EXERCISE: Across the data below, how many lines have the word "took" in them? Give the number and nothing else.

INPUT FOR THIS TASK:

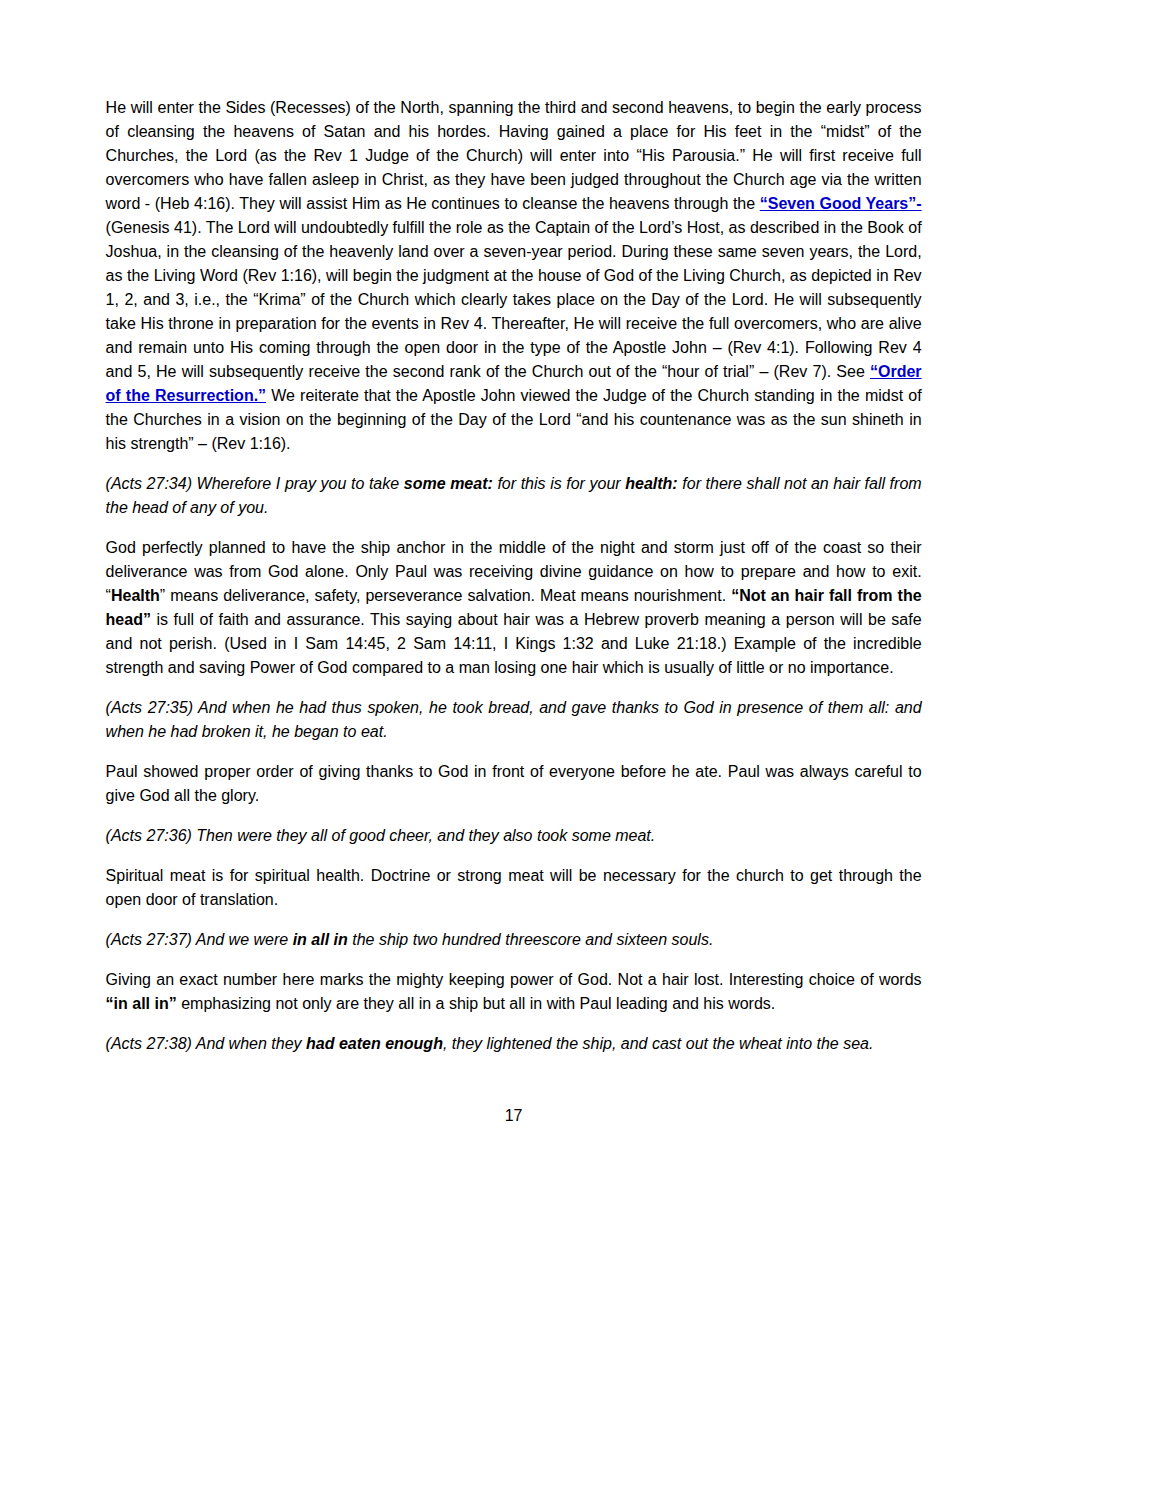He will enter the Sides (Recesses) of the North, spanning the third and second heavens, to begin the early process of cleansing the heavens of Satan and his hordes. Having gained a place for His feet in the “midst” of the Churches, the Lord (as the Rev 1 Judge of the Church) will enter into “His Parousia.” He will first receive full overcomers who have fallen asleep in Christ, as they have been judged throughout the Church age via the written word - (Heb 4:16). They will assist Him as He continues to cleanse the heavens through the “Seven Good Years”- (Genesis 41). The Lord will undoubtedly fulfill the role as the Captain of the Lord’s Host, as described in the Book of Joshua, in the cleansing of the heavenly land over a seven-year period. During these same seven years, the Lord, as the Living Word (Rev 1:16), will begin the judgment at the house of God of the Living Church, as depicted in Rev 1, 2, and 3, i.e., the “Krima” of the Church which clearly takes place on the Day of the Lord. He will subsequently take His throne in preparation for the events in Rev 4. Thereafter, He will receive the full overcomers, who are alive and remain unto His coming through the open door in the type of the Apostle John – (Rev 4:1). Following Rev 4 and 5, He will subsequently receive the second rank of the Church out of the “hour of trial” – (Rev 7). See “Order of the Resurrection.” We reiterate that the Apostle John viewed the Judge of the Church standing in the midst of the Churches in a vision on the beginning of the Day of the Lord “and his countenance was as the sun shineth in his strength” – (Rev 1:16).
(Acts 27:34) Wherefore I pray you to take some meat: for this is for your health: for there shall not an hair fall from the head of any of you.
God perfectly planned to have the ship anchor in the middle of the night and storm just off of the coast so their deliverance was from God alone. Only Paul was receiving divine guidance on how to prepare and how to exit. “Health” means deliverance, safety, perseverance salvation. Meat means nourishment. “Not an hair fall from the head” is full of faith and assurance. This saying about hair was a Hebrew proverb meaning a person will be safe and not perish. (Used in I Sam 14:45, 2 Sam 14:11, I Kings 1:32 and Luke 21:18.) Example of the incredible strength and saving Power of God compared to a man losing one hair which is usually of little or no importance.
(Acts 27:35) And when he had thus spoken, he took bread, and gave thanks to God in presence of them all: and when he had broken it, he began to eat.
Paul showed proper order of giving thanks to God in front of everyone before he ate. Paul was always careful to give God all the glory.
(Acts 27:36) Then were they all of good cheer, and they also took some meat.
Spiritual meat is for spiritual health. Doctrine or strong meat will be necessary for the church to get through the open door of translation.
(Acts 27:37) And we were in all in the ship two hundred threescore and sixteen souls.
Giving an exact number here marks the mighty keeping power of God. Not a hair lost. Interesting choice of words “in all in” emphasizing not only are they all in a ship but all in with Paul leading and his words.
(Acts 27:38) And when they had eaten enough, they lightened the ship, and cast out the wheat into the sea.
17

YOUR SOLUTION: 2